[Lens and sensor parameters]

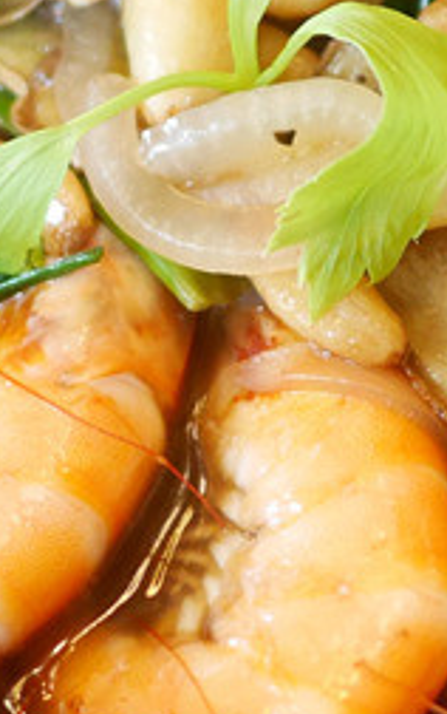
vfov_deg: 16.5
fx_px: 2450
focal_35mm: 126
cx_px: 308
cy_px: 207
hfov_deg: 10.4
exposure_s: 1/60
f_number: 1.7
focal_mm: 15
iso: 1250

**Task instructions:** Give the records back exactly. Leave the pictures out.

**Output of the task:**
vfov_deg: 16.5
fx_px: 2450
focal_35mm: 126
cx_px: 308
cy_px: 207
hfov_deg: 10.4
exposure_s: 1/60
f_number: 1.7
focal_mm: 15
iso: 1250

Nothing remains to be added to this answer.